Le film de Brady Corbet retrace l'histoire de Lazlo Toth (jsp comment on met les accents sur les a et les o désolé les hongrois), jeune architecte hongrois et juif qui émigre aux Etats-Unis après avoir survécu à l'Holocauste. Il se retrouve séparé de sa femme et de sa nièce, obligées de rester en Europe.
The Brutalist est ambitieux. Il raconte 13 ans de la vie d'un homme, et le fait en s'attaquant à de nombreux aspects de sa vie. Les 3 heures et 20 minutes de film ne peuvent évidemment pas suffire à tout raconter et certains le qualifieront de superficiel, et diront qu'en voulant faire trop, ce film n'en fait pas assez. Personnellement, je trouve que le film aborde les thèmes dont il parle de manière subtile et tout à fait précise. L'immigration juive, le rêve américain, l'architecture, la drogue, la famille ... Tous sont traités, à mon avis, très justement, sans lourdeur ou explications inutiles. Les personnages sont bien écrits, tous portant leur côté sombre et leur part de lumière. Même le personnage d'Harrison, pourtant très repoussant à bien des égards, fait preuve d'une certaine grâce lorsqu'il s'agit de discuter d'art et d'architecture avec Lazlo. Quant à Adrien Brody, il interprète un Lazlo torturé avec superbe, ce qui lui vaudra un Oscar mérité d'ailleurs.

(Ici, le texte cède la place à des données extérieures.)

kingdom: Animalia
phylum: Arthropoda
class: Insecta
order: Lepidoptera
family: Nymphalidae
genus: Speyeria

Ainsi la première partie du film s'ouvre sur l'arrivée de Lazlo aux Etats-Unis, et ses nombreuses désillusions. L'arrivée chez son cousin, Attila, nous montre les difficultés d'intégration auxquelles la communauté juive fait face. Sa première expérience avec les Van Buren n'est pas une réussite, et Attila finit par virer Lazlo de chez lui. Ce dernier tombe dans la drogue et travaille en tant qu'ouvrier. Quelques années plus tard Harrison Van Buren vient lui rendre visite, et découvre un architecte de talent. Il finit par l'engager afin de s'occuper de son projet monumental. Grâce à sa position dominante, il accélère les procédures d'immigration de la femme et de la nièce de Lazlo. Ce premier acte pose efficacement les bases du récit en nous permet d'apercevoir une lueur d'espoir.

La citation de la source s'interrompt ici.